Task directions -> Please rewrite all of the rows below, swapping "catalogue" for "catalog" and leaving everything else as it is. Leave the pictures out.

Entries shown ->
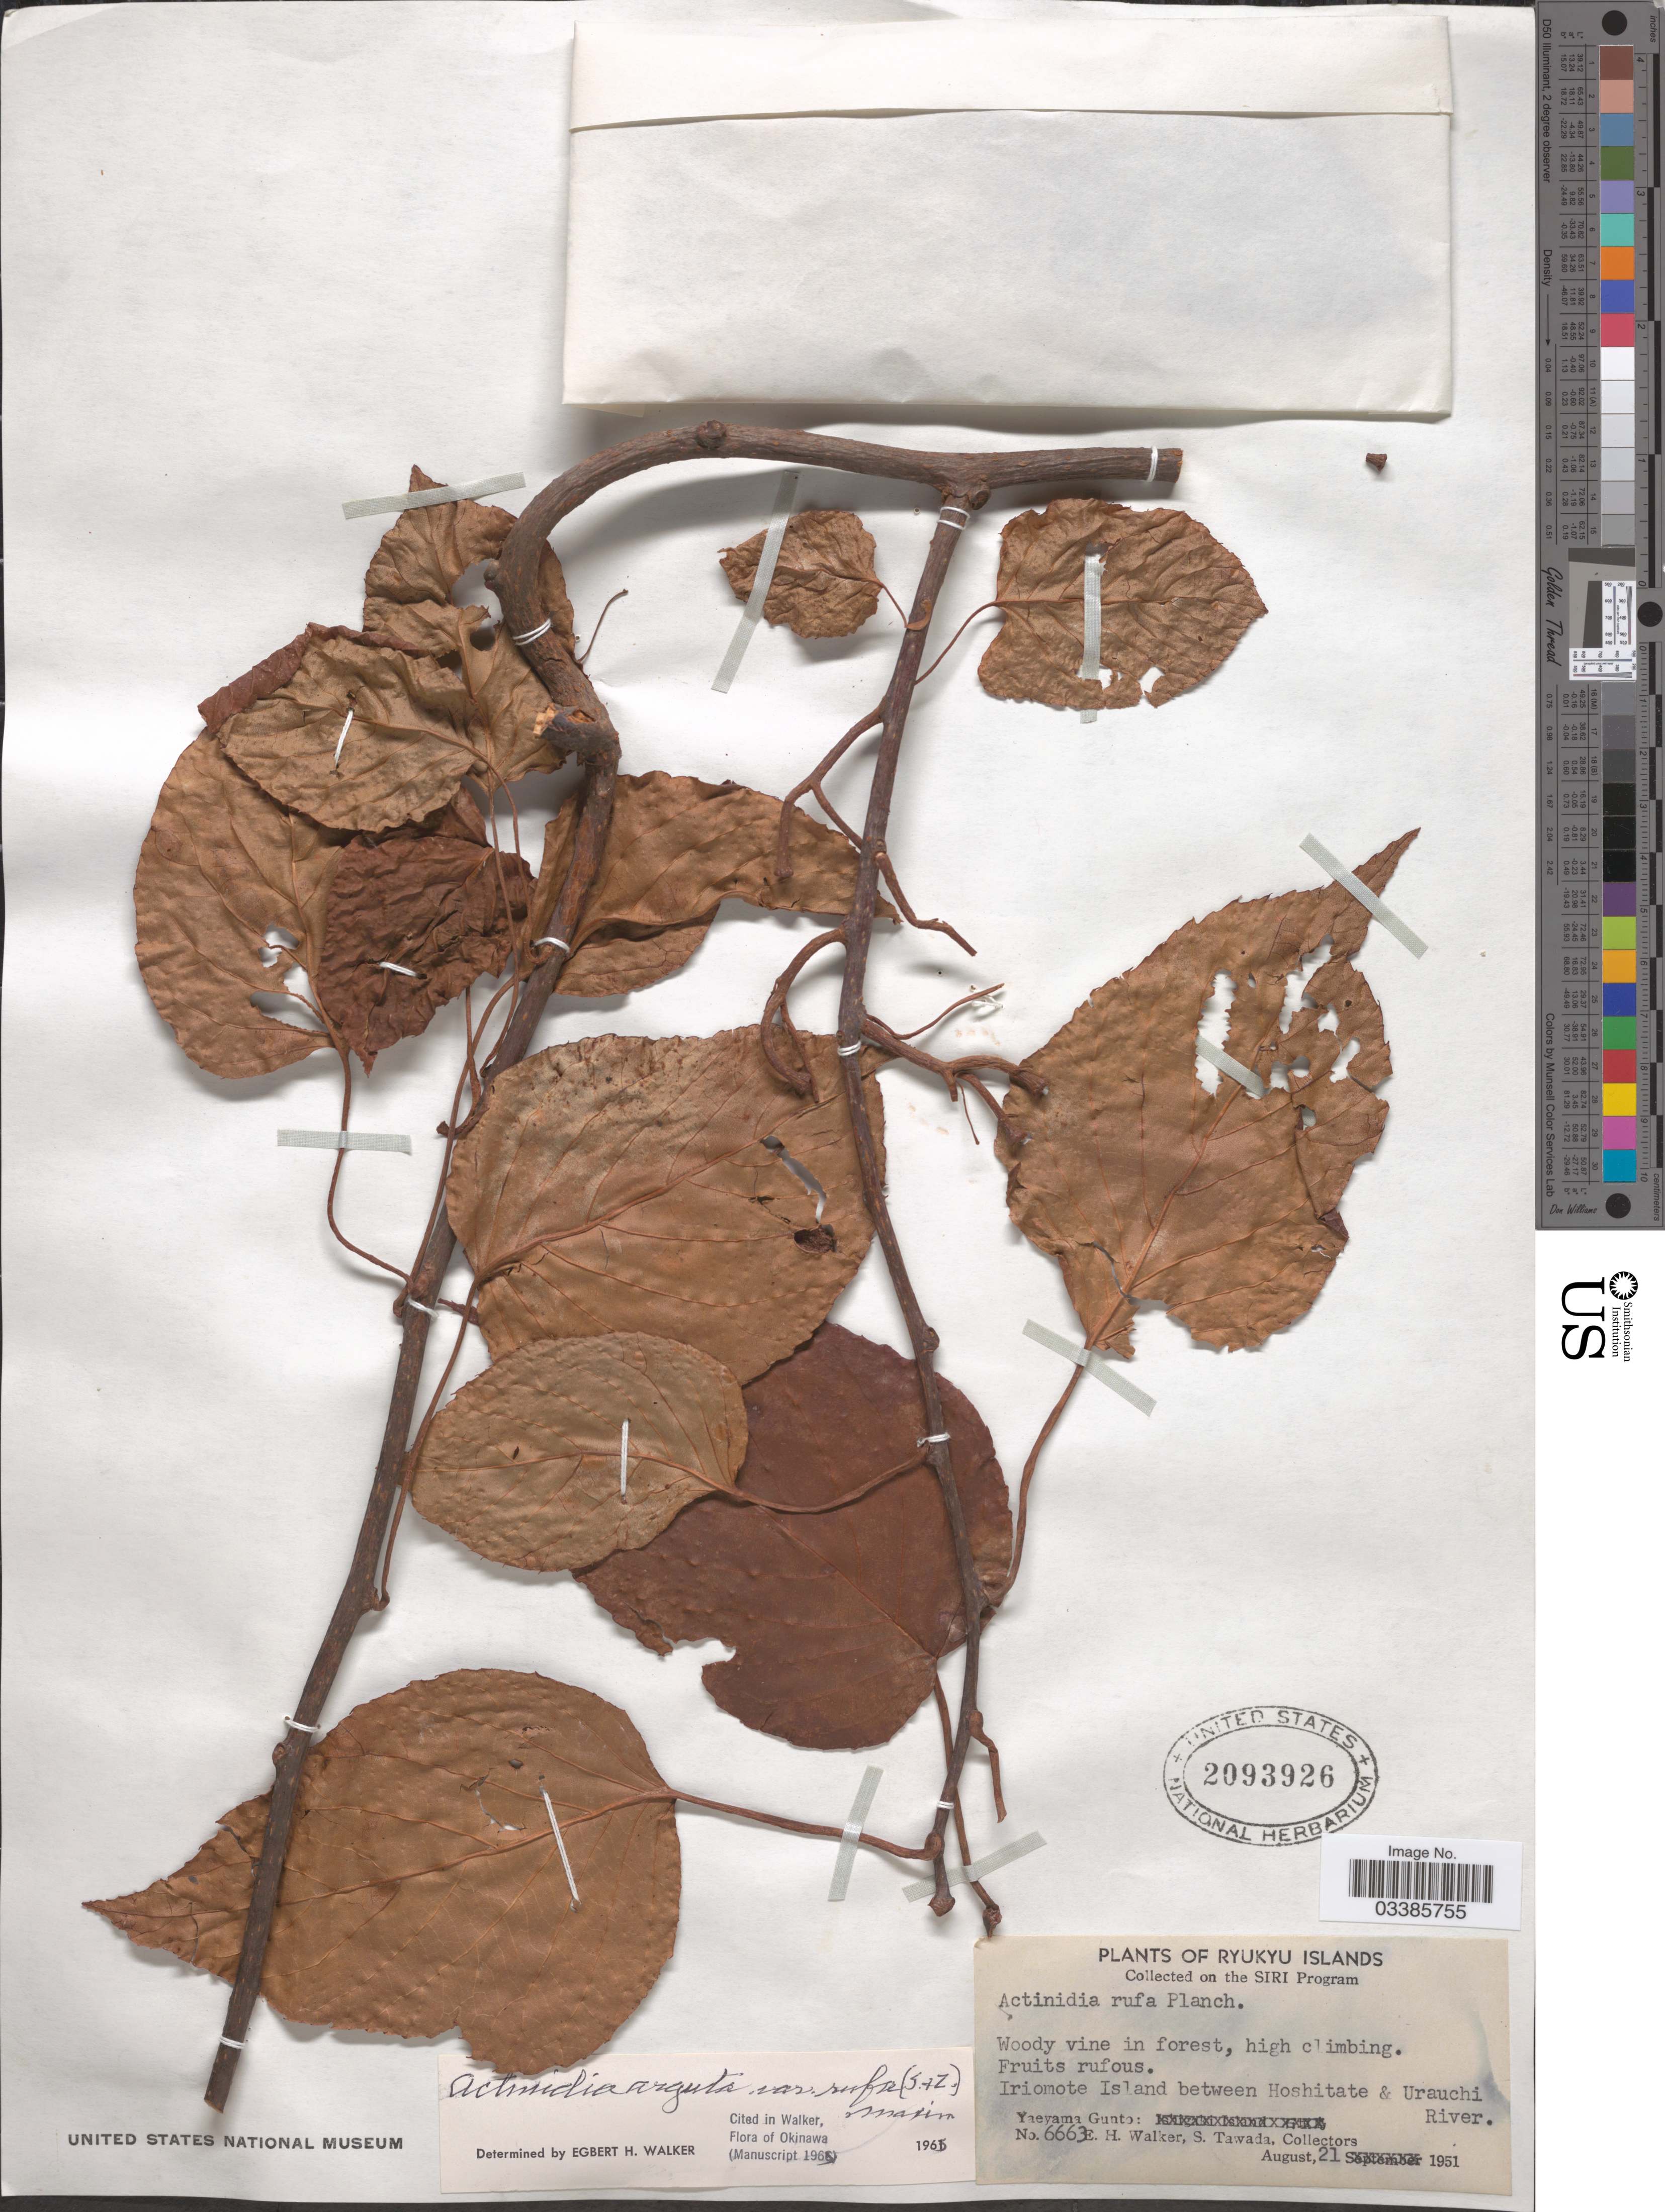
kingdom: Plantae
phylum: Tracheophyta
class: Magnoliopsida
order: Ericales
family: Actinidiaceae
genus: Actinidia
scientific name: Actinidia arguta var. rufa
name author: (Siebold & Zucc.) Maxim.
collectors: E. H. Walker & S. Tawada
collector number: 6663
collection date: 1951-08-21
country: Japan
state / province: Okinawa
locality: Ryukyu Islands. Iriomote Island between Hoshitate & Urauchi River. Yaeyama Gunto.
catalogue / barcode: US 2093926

Correct answer ->
kingdom: Plantae
phylum: Tracheophyta
class: Magnoliopsida
order: Ericales
family: Actinidiaceae
genus: Actinidia
scientific name: Actinidia arguta var. rufa
name author: (Siebold & Zucc.) Maxim.
collectors: E. H. Walker & S. Tawada
collector number: 6663
collection date: 1951-08-21
country: Japan
state / province: Okinawa
locality: Ryukyu Islands. Iriomote Island between Hoshitate & Urauchi River. Yaeyama Gunto.
catalog / barcode: US 2093926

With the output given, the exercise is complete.